Adelaide airport had not changed much at all.  Melbourne airport had got bigger again, but was still recognizable.  The last time we had been in Dubai airport, there had been construction machinery scattered across the airport and a bus had taken us from the plane to the terminal. The buses were not there this time.  All the work was finished and the sleek, Dubai airport was as overwhelming as it had always been, but more so now it was finished.

But Dublin airport had not changed.  It was still dirty, drab and dull the way it had always been – but today I noticed the dirt, the drabness and the dullness.  This had never happened on any of our earlier visits.  Back then, the joy of being there with Margaret had made me oblivious to the actual condition of the airport.  But today was different.  I was still with Margaret, but this time Margaret could not speak except in my head.  This time there was no excited laughter announcing the once again, we had arrived in her favourite country.  Australian was her home, but Margaret loved the country that her ancestors had been driven from because they could not eat air and live. 

So my cheeks were wet with tears as I lugged Margaret and the backpack out of the plane and through Passport control.  We were back in Ireland again, but Margaret was here only as a cannister of ashes, and the taste of ashes in my mouth felt so very depressing.  I did not really want to be here at all, but Margaret needed me to be here so I was making this final visit – and I felt like shit.  My body needed rest, my mind needed peace but Margaret needed me to ignore how I felt.  So I pushed my suitcase through the Dublin airport door and followed the signs saying Taxis This Way.

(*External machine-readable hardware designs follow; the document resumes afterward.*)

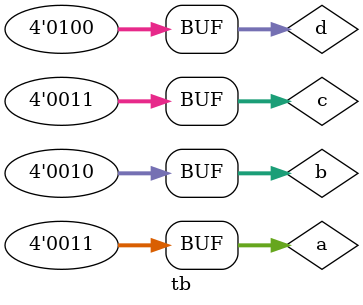
<source format=v>
`timescale 1ns/1ps
module tb;
reg [3:0] a, b, c, d;
wire [8:0] out_real;
wire [8:0] out_im;
top U1(.a(a),.b(b),.c(c),.d(d),.out_real(out_real),.out_im(out_im));
initial
begin
a=2;b=2;c=5;d=4;
#10
a=4;b=3;c=2;d=1;
#10
a=3;b=2;c=3;d=4;
end
endmodule
</source>
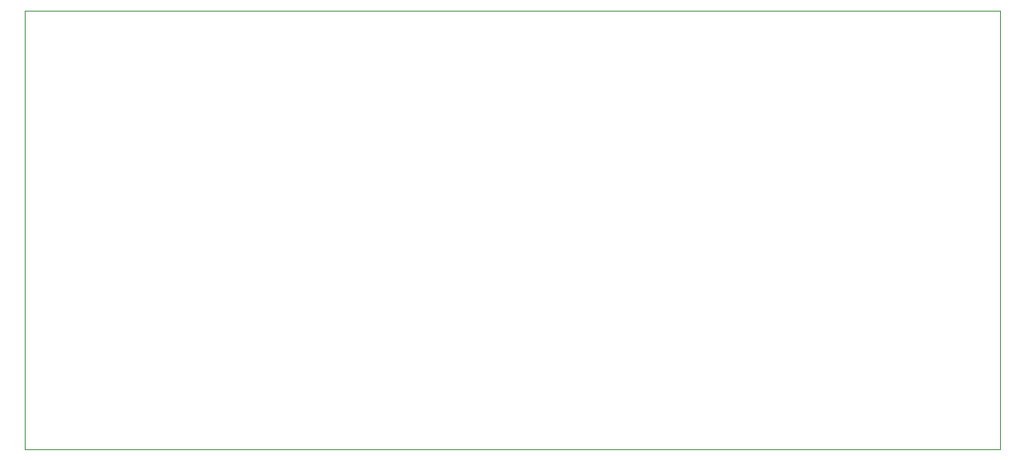
<source format=gbr>
%TF.GenerationSoftware,Altium Limited,Altium Designer,23.4.1 (23)*%
G04 Layer_Color=0*
%FSLAX45Y45*%
%MOMM*%
%TF.SameCoordinates,D6ADF24A-3376-43E2-8D1E-8FFFCD63A60F*%
%TF.FilePolarity,Positive*%
%TF.FileFunction,Profile,NP*%
%TF.Part,Single*%
G01*
G75*
%TA.AperFunction,Profile*%
%ADD125C,0.02540*%
D125*
X0Y0D02*
X10000000Y-0D01*
Y4500000D01*
X0D01*
Y0D01*
%TF.MD5,5d81cc6fdfb48f8f8a48f169d46069fd*%
M02*

</source>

Margaret had managed at least a temporary fix on the Irish weather.  The rain was only light rain and the temperature felt like the 17 degrees the plane PA had claimed as we landed.

I arrived at the hotel a tired, sorry looking old man.  I felt like a tired, sorry looking old man.  I walked up and down Grafton Street, staring at the shops, I had a hot chocolate at Bewleys, I looked in vain for something I felt like reading in the book shop and I finally staggered back to the hotel for a short nap in my room.

When I woke, I started this blog, taking time out for dinner in a pub. 

I wonder what on earth am I doing here?  Being here with Margaret was living joy.  Being here with an urn containing not the real her but only what is left after her carcass was cremated, feels like some sick joke dreamed up by someone badly in need of therapy.  Still, this is what I must do to honour my love for Margart, so this is what I will do.

Two days after Margaret had died, her phone had rung and I had answered it.  It had been her treating doctor at the hospice – the one who ordered the scan which revealed that the cancer had vanished and that she was not dying but getting better.  I had told him what had happened, that the cancer had not got her but a urinary infection had done what the cancer could not do.  He had reacted by saying it felt like a “A sick Cosmic Joke” and I knew he had been correct.

So here I am yet again visiting Ireland with Margaret and somehow this visit fells just like another Sick Cosmic Joke.  I doubt I will ever come back here after this visit is finished.  I have far too many memories,

 

Comments

  1. I feel for you John. Stay strong mate, like you always do. My strength is your strength when you need it, my energy is your energy when you need it.